> Exercise instructions
In the listing below, find each line that holds "Liga" and list it.

> Exercise materials
Segment Open
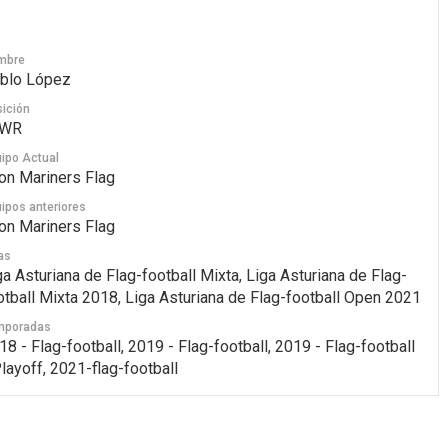
mbre
blo López
ición
 WR
ipo Actual
jon Mariners Flag
ipos anteriores
jon Mariners Flag
as
ga Asturiana de Flag-football Mixta, Liga Asturiana de Flag-
otball Mixta 2018, Liga Asturiana de Flag-football Open 2021
mporadas
18 - Flag-football, 2019 - Flag-football, 2019 - Flag-football
Playoff, 2021-flag-football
Segment Closed
> Output below
ga Asturiana de Flag-football Mixta, Liga Asturiana de Flag-
otball Mixta 2018, Liga Asturiana de Flag-football Open 2021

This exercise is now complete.